Ach, nie ma to jak praktyczne prezenty! Z tego punktu widzenia mogę uważać się za prawdziwego szczęściarza, bo dzięki uprzejmości państwa Bogny i Pawła Mrówczyńskich, zostałem na sam Adwent obdarowany niesłychanie praktycznym i pożytecznym prezentem w postaci lekcji pokory. Lekcja ta przybrała postać wycieczki do śląskich kopalni. Rozpocząłem od najstarszej kopalni srebra i ołowiu w Tarnowskich Górach, a zakończyłem w zabytkowej kopalni Guido. Nie były to pierwsze kopalnie, które widziałem. Po raz pierwszy zjechałem do starej kopani złota w Arizonie, gdzie na powierzchni pozostało towarzyszące jej miasteczko-widmo. Tam, to znaczy – w tamtej kopalni, która okres swojej świetności przeżywała w latach 80-tych XIX wieku, pracowały pod ziemią czteroosobowe grupy górników, wydobywające średnio około tony skały dziennie. Z tej skały udawało się wytapiać około uncji złota , która podówczas miała wartość ok. 20 dolarów. Teraz uncja złota kosztuje prawie 1700 dolarów, o czym warto pamiętać, kiedy wiemy, iż ówczesny górnik zarabiał dziennie 2 dolary. Kiedy przeliczyć wartość ówczesnych i obecnych zarobków w amerykańskim przemyśle wydobywczym, okazuje się, że przez ostatnie 120 lat siła nabywcza zarobków nie uległa zmianie, przynajmniej w przeliczeniu na złoto. A na cóż przeliczać zarobki w kopalni złota?
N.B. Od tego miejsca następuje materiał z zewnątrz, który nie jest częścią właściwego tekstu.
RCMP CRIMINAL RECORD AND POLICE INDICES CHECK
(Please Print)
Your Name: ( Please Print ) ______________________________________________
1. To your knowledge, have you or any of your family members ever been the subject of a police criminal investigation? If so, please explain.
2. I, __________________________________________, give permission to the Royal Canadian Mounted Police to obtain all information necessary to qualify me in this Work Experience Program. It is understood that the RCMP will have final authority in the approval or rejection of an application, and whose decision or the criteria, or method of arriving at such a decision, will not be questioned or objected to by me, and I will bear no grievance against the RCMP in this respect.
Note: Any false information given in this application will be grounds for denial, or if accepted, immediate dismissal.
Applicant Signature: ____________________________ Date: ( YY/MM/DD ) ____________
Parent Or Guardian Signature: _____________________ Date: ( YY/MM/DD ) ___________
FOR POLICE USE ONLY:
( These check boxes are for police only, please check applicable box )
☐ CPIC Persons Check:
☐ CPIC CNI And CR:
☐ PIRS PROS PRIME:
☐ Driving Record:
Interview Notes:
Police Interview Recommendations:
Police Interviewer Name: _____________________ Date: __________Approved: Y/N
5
Ale nie na tym przecież polega lekcja pokory, że mimo szalonego wzrostu wydajności pracy, zarobki właściwie nie uległy zmianom. Co prawda i to jest ważne, bo skłania do zastanowienia, gdzie właściwie podziewają się korzyści, jakie niewątpliwie muszą wynikać ze wzrostu wydajności pracy. Tajemnica to wielka, ale na jej trop naprowadzają nas informacje, co prawda dość skrzętnie ukrywane, o rosnącej w postępie może jeszcze nie geometrycznym, ale na pewno – w postępie arytmetycznym – liczby naszych dobroczyńców i opiekunów. Rosnąca armia naszych dobroczyńców i opiekunów, coraz liczniej zaludniająca rosnącą liczbę biur, byle czego przecież nie zje, ani nie wypije, a skoro tak, to da radę nie tylko takiemu wzrostowi wydajności pracy, jaki dokonał się w ciągu ostatnich stu lat – ale nawet o sto procent większemu.
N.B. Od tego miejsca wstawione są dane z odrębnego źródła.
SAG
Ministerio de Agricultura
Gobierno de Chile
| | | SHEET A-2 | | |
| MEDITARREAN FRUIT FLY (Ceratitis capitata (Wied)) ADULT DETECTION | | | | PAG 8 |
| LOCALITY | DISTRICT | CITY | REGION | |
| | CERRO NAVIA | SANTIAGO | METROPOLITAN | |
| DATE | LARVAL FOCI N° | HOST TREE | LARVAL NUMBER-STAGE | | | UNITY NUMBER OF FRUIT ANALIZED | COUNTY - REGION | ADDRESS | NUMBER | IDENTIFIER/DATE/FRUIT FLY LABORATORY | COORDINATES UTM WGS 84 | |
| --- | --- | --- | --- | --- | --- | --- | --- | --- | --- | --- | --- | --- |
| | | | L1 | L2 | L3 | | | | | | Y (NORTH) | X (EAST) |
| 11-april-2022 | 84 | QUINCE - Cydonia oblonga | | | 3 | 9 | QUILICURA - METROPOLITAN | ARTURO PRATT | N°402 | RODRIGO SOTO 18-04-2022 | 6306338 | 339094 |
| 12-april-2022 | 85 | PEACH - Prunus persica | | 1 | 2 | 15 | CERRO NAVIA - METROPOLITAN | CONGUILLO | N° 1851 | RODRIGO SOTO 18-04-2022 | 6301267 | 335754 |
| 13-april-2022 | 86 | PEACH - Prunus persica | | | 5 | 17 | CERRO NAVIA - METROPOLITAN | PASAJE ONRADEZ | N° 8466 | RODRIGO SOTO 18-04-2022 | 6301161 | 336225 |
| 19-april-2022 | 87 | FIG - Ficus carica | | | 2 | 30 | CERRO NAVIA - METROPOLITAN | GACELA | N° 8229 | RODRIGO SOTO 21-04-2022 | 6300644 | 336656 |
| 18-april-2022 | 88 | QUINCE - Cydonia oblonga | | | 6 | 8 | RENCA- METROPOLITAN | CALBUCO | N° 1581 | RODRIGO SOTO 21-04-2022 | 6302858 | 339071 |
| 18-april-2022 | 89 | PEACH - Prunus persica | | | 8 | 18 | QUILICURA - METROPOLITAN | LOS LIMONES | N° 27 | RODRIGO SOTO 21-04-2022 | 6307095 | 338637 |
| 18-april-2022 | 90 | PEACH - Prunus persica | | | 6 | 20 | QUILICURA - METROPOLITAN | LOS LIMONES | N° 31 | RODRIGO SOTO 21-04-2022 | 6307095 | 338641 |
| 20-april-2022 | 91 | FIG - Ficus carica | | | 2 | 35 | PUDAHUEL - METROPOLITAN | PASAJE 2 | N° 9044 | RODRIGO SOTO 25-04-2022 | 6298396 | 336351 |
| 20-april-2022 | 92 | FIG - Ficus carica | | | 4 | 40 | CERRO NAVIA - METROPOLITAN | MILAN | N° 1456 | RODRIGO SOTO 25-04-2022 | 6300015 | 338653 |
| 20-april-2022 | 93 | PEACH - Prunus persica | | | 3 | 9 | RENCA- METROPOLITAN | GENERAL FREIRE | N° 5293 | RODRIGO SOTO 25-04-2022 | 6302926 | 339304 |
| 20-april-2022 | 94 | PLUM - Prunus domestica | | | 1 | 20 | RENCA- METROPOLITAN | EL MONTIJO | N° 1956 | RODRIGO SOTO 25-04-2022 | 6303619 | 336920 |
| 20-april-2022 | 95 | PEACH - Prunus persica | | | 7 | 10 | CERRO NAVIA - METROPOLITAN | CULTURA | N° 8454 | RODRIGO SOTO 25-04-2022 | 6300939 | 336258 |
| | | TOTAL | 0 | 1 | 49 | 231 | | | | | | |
Ciekawe, że przewidział to jeszcze w Średniowieczu francuski poeta Franciszek Villon, pisząc między innymi: „Ci mają winka i pieczyste (…) sosy i smaki zawiesiste, jajca kładzione, z octem, świeże… Nie są podobni do mularzy, którzy mur wznoszą w wielkim trudzie. Tu się pomocnik nie nadarzy; sami se zżują, dobrzy ludzie.” Otóż lekcja pokory polega na przyjrzeniu się pracy „mularzy”, czy na przykład – górników – bo przecież to nie pasożytnictwo biurokratów, czy innych Zasrancen, którym własna pycha podsuwa myśli, jakoby byli solą ziemi czarnej („my tutaj rządzim i my dzielim; bez nas by wszystko diabli wzięli” – perorował w zapale Towarzysz Szmaciak). Bo przecież to nie pani Elżbieta Jakubiak, która jeszcze w czasach dobrego fartu przekonywała osłupiałego redaktora Mazurka, że bez wydanego przez nią zaświadczenia nie mógłby upiec chleba, ani ugotować zupy, wytwarza bogactwo i buduje cywilizację. Bogactwo wytwarzają i cywilizację budują ludzie wykonujący pożyteczną pracę. A jaka praca jest pożyteczna? Ano – taka, za którą inny człowiek gotów jest dobrowolnie zapłacić. Nikt nigdy nie wynalazł lepszego kryterium, więc jakże tu nie być wdzięcznym państwu Bognie i Pawłowi Mrówczyńskim, że dzięki lekcji pokory, jaką w swojej uprzejmości mi sprezentowali na sam Adwent, stworzyli mi sposobność, bym jeszcze raz utwierdził się w tym przekonaniu?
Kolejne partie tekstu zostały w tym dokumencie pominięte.